Aujourd'hui je vous parle de son histoire qu'elle m'a racontée à travers ce texte bouleversant et intime, Une guerre sans fin.

May est née à Beyrouth, dans la voiture de sa mère, immobilisée à un check point après l'exécution sommaire de plusieurs hommes. Une naissance sous le signe de la violence, au coeur d'un pays traumatisé. Deuxième enfant de la famille, ses parents attendaient un garçon, c'est donc dans une atmosphère très tendue que la fillette débute son existence. Il y a la guerre qui fait rage d'un côté, mais ce n'est pas tout. Ce n'est pas parce que la population toute entière vit un enfer que les relations sont simplifiées dans la sphère privée. En effet, la cellule familiale survit au quotidien selon le rythme imposé par la maîtresse de maison. La mère de May est une femme superbe, qui a su par ses charmes et son esprit dompter son époux dans une société patriarcale, de même que sa fille aînée. Ils vivent sous son joug et adaptent leurs comportements selon les caprices du quotidien, un chaud et froid déstabilisant pour tous. Avec la petite May, il en est tout autrement, dès son arrivée, les deux femmes s'affrontent, la mère ulcérée ne supportant pas le caractère indépendant et révolté de celle qu'elle aurait dû appeler « fils ». La famille vole en éclat, à l'extérieur comme à l'intérieur. La foudre peut frapper plusieurs fois au même endroit…

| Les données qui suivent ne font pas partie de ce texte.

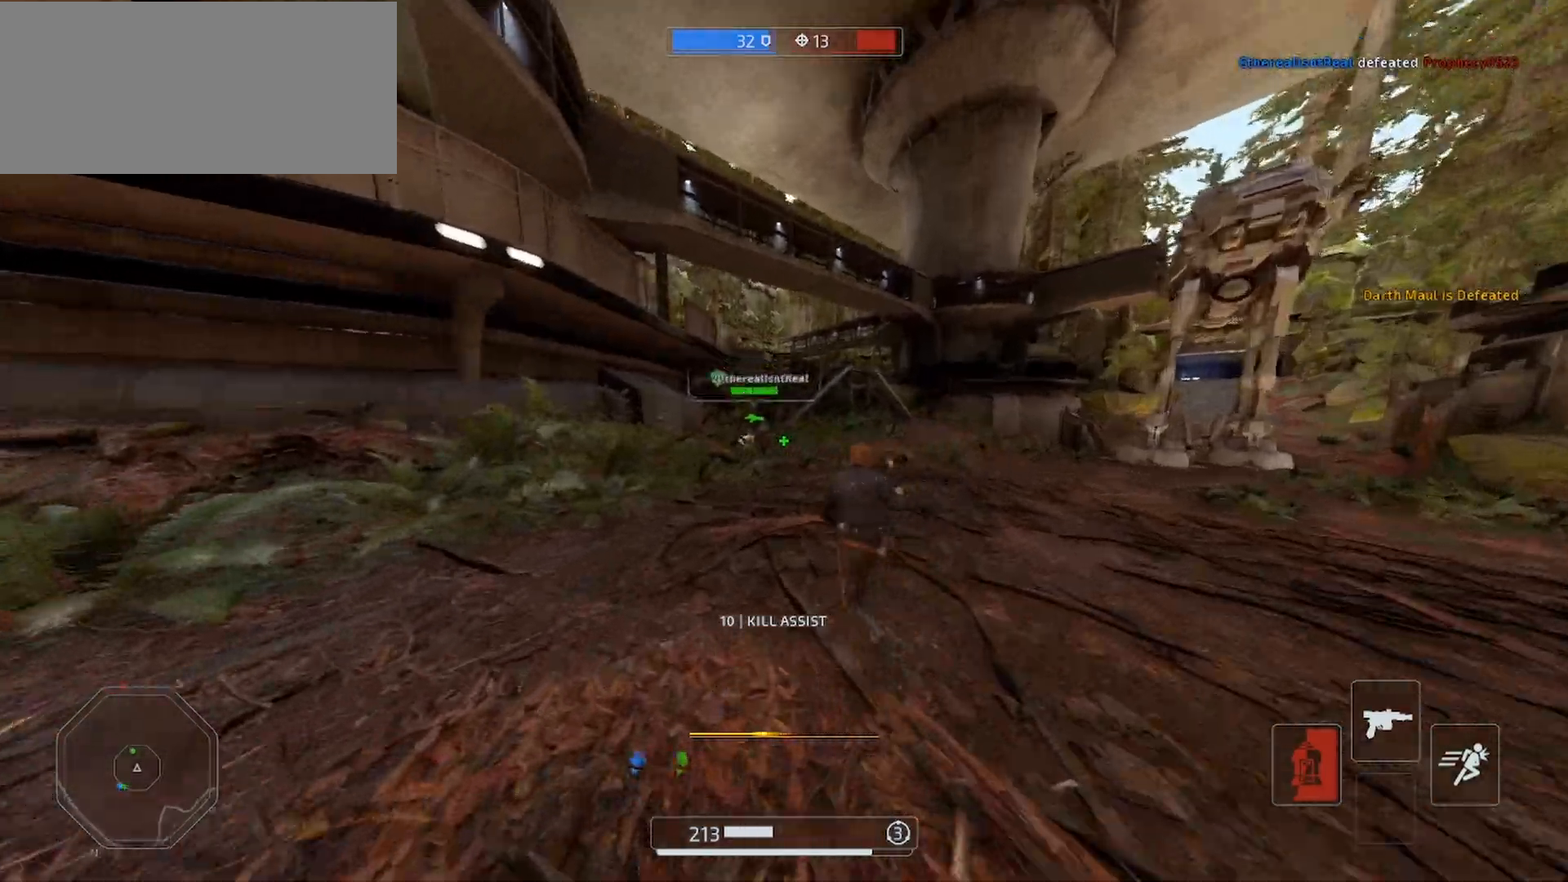
{"keys": ["shift", "space", "w"], "mouse": [], "events": [[467, "space", "down"]]}
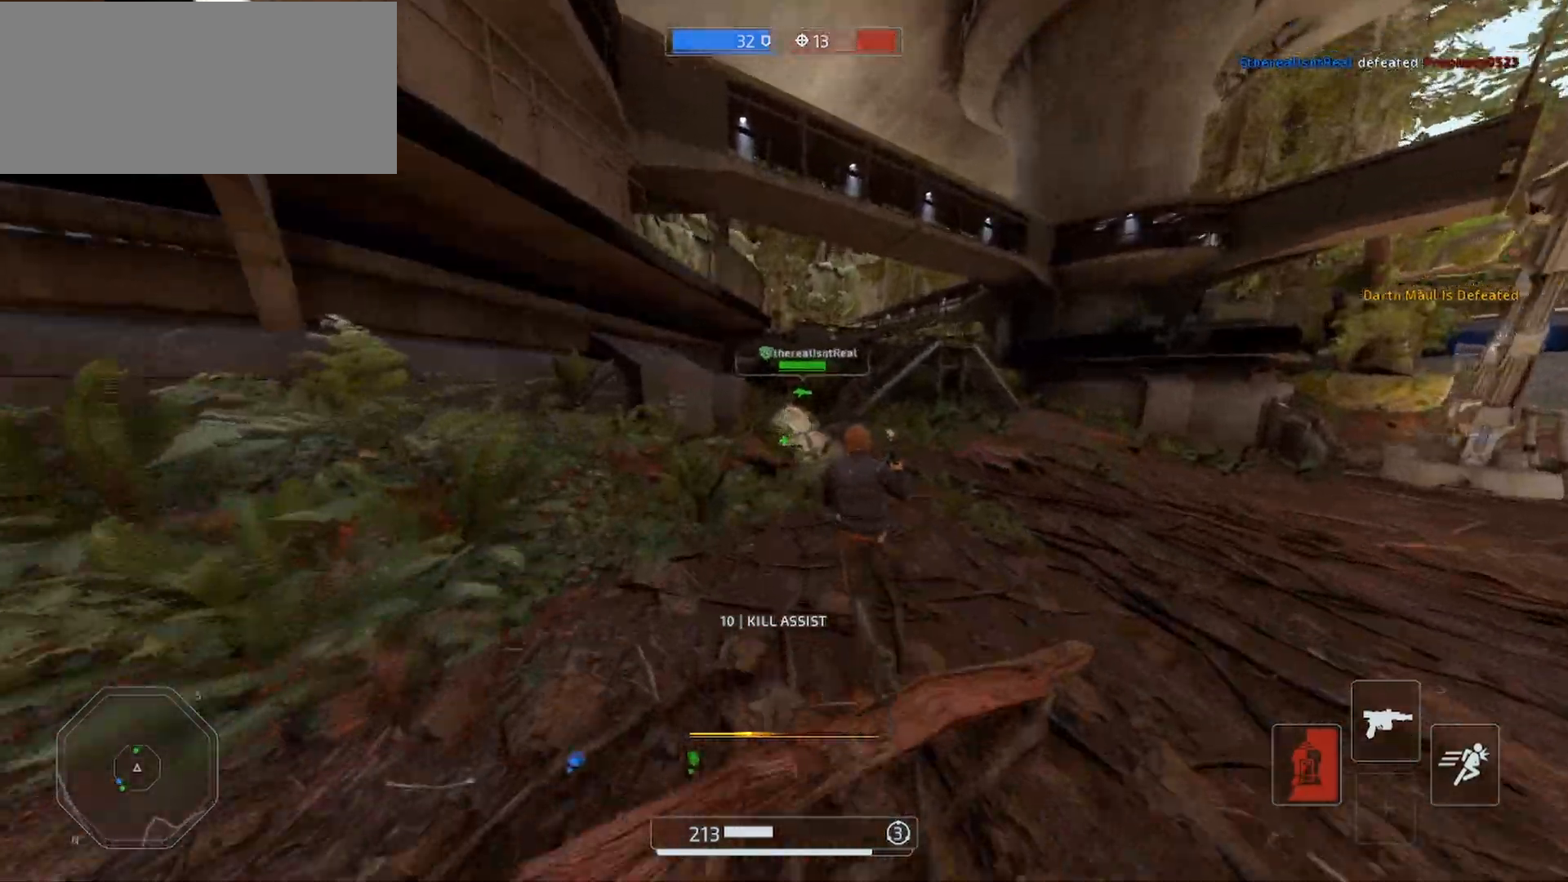
{"keys": ["shift", "w"], "mouse": [], "events": [[67, "a", "down"], [100, "space", "up"], [333, "a", "up"]]}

« Sur le cadran de la porte, trônait un cadre gravé d'une belle calligraphie arabe portant la devise préférée de ma mère :
« Méfiez-vous les uns des autres ».
Elle racontait qu'elle l'avait fait faire par un des plus grands calligraphes jordaniens.
Impossible de savoir s'il s'agissait d'un acte manqué… » p. 39

Au début de cette histoire, c'est la May adulte qui raconte, ou plutôt qui fait appel de toutes ses forces à une mémoire défaillante mais dont il lui faut retrouver la trace. Raconter son histoire sera la source de son salut. Elle va reprendre la chronologie de son existence, du premier choc de sa venue au monde, aux maltraitantes vécues au sein du foyer, à l'adolescence en recherche de repères, à la quête identitaire incessante parallèle à une recherche d'amour. Ce serait presque un parcours "banal" si il ne lui avait pas fallu vivre tout ça au coeur d'un conflit armé. May retrouve petit à petit ses souvenirs, se livre sur son vécu et ses ressentis, les analyse, et rejoue certaines scènes jusqu'à en trouver un aboutissement, même dans le chaos.

« Comme celle de la vie, les cloisons de la liberté sont très ténues, facilement rompues. La vie mène irrémédiablement à la mort, mais la prison est moins irrémissible.
Perdre sa vie, c'est rendre l'âme.
Perdre sa liberté, c'est mourir vivant, puis renaitre avec une âme parfois plus vibrante. » p. 108

Ce roman a clairement deux dimensions principales. Il y a d'un côté une introspection de la narratrice qui en fait une oeuvre à caractère psychologique. On pourrait presque parler de roman initiatique à distance puisqu'après une perte de mémoire, May revit les grands événements de son histoire afin de passer un cap par l'écriture. C'est un itinéraire qu'elle parcourt en conscience afin de se dégager de fardeaux et d'accéder à une dimension d'elle plus adulte, à un certain amour de sa mère, à son identité et ses racines mises à mal par la guerre et l'exil.
La relation mère-enfant est explorée dans ce qu'elle a de plus déchirant, de plus violent, dans ses conflits et ses non-dits. Toutes les émotions, les attentes déçues, les colères du personnages de May la rendent infiniment fragile et m'ont renvoyé sans cesse à l'image d'un petit enfant en manque d'attachement, j'en ai eu le coeur brisé.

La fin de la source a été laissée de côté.